* Task goal *
Skip the images; return every entry exactly.

Page segmentation data
+--

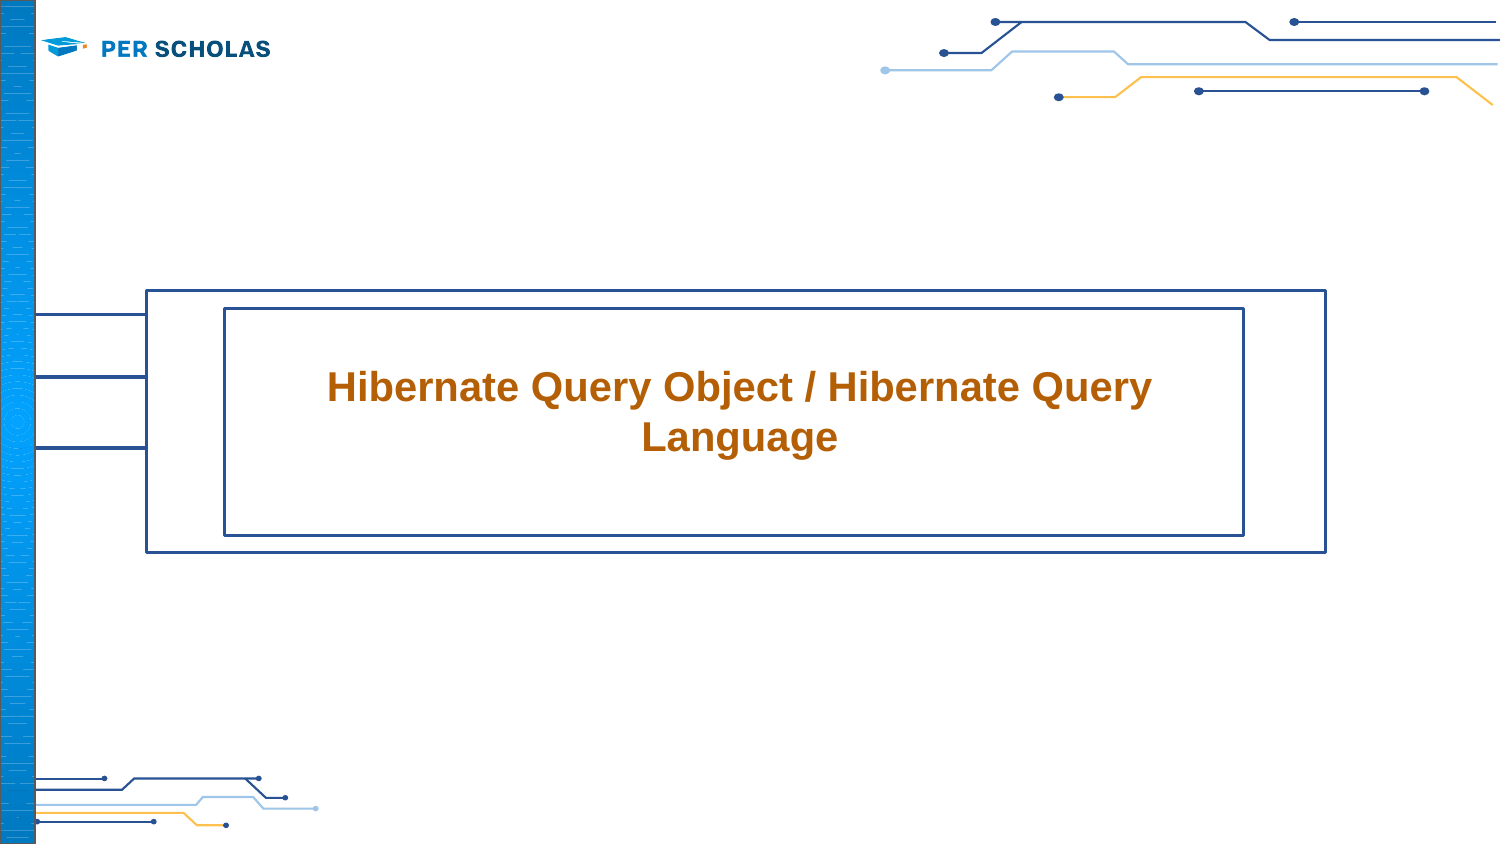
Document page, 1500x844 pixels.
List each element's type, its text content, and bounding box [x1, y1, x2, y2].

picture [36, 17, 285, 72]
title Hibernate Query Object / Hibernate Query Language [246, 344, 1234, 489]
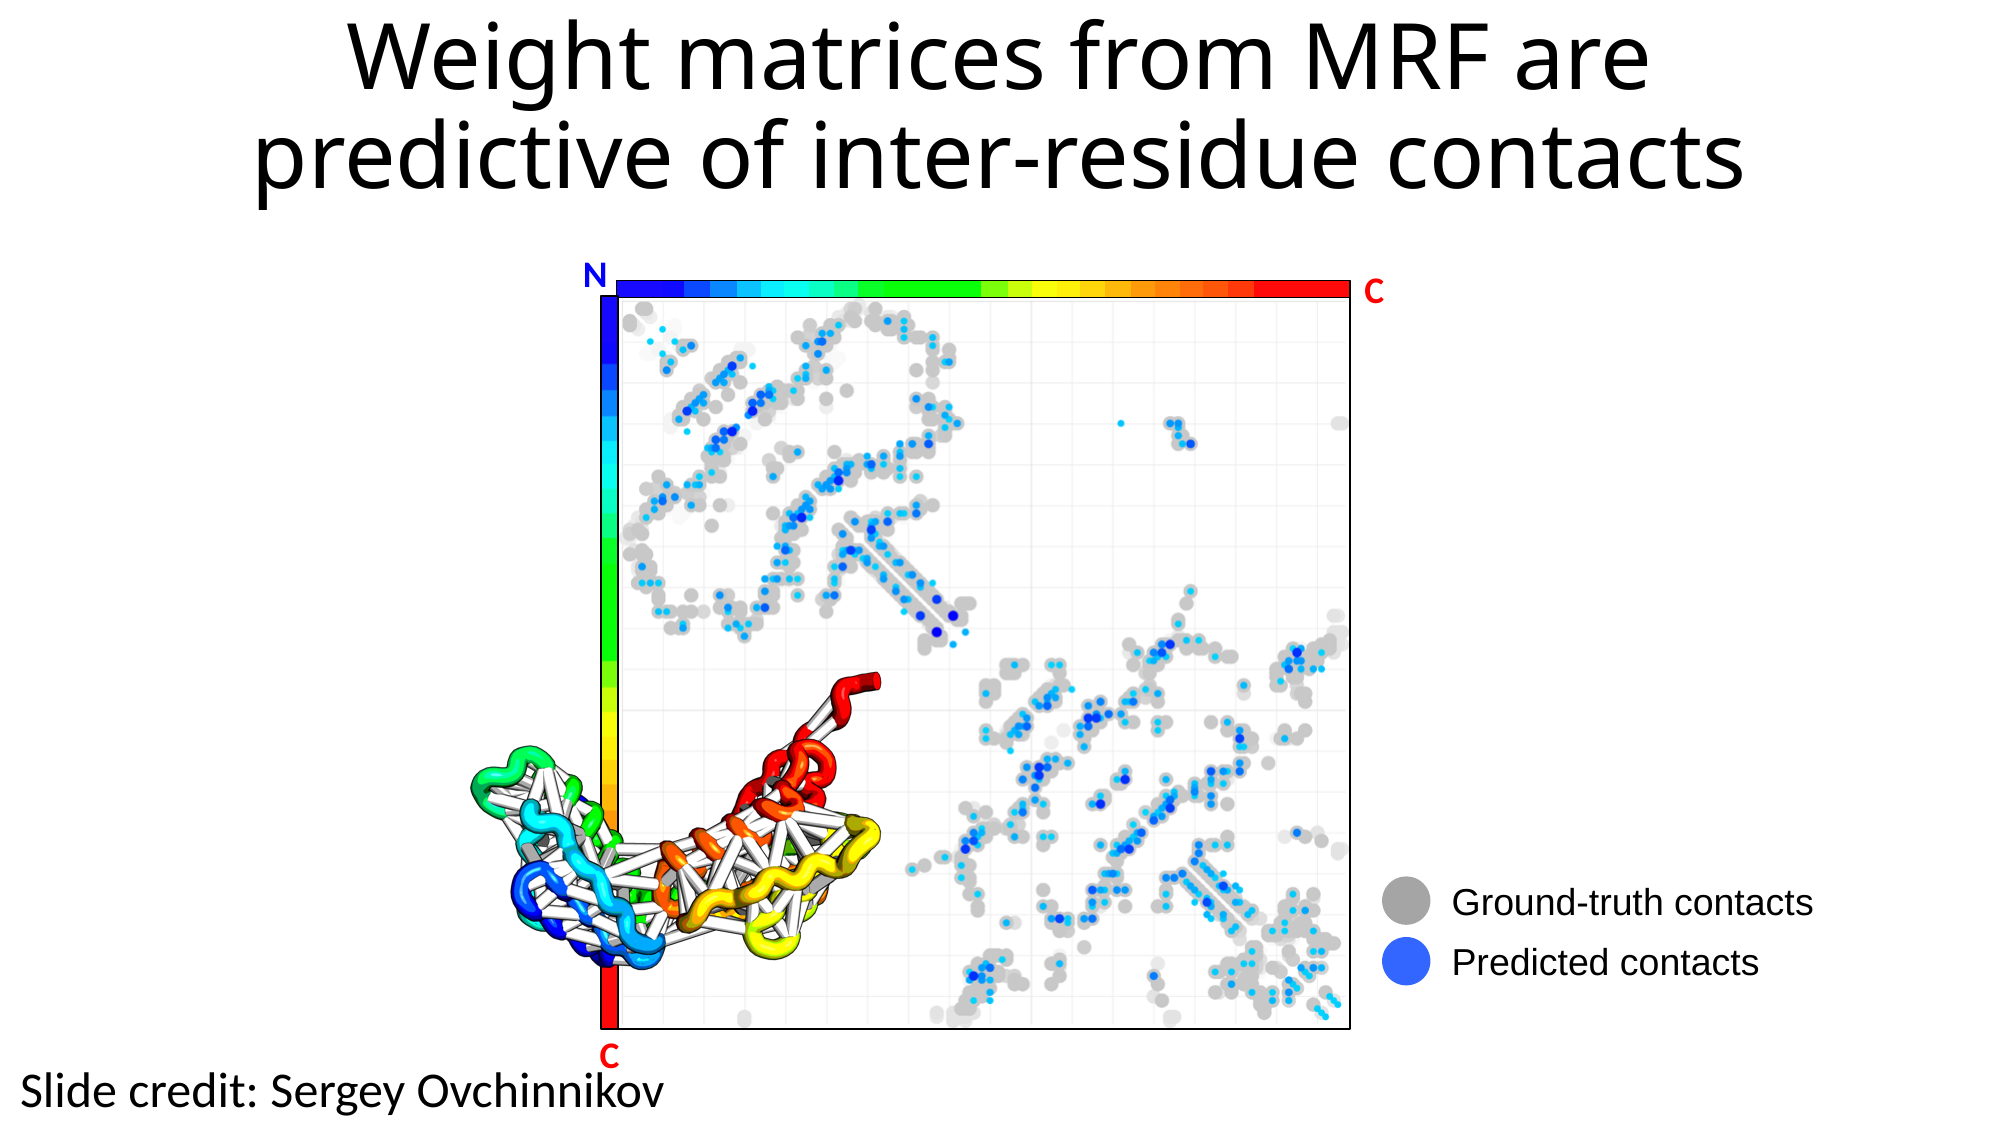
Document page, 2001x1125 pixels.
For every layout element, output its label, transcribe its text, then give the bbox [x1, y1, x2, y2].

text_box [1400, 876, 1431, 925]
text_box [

+--

* Response to the exercise *
Document page, 1500x844 pixels.
List each element's type, its text content, and bounding box [x1, y1, x2, y2].

picture [36, 17, 285, 72]
title Hibernate Query Object / Hibernate Query Language [246, 344, 1234, 489]
Document page, 2001x1125 pixels.
For every layout element, output its label, transcribe its text, then give the bbox [x1, y1, x2, y2].

text_box [1400, 876, 1431, 925]
text_box [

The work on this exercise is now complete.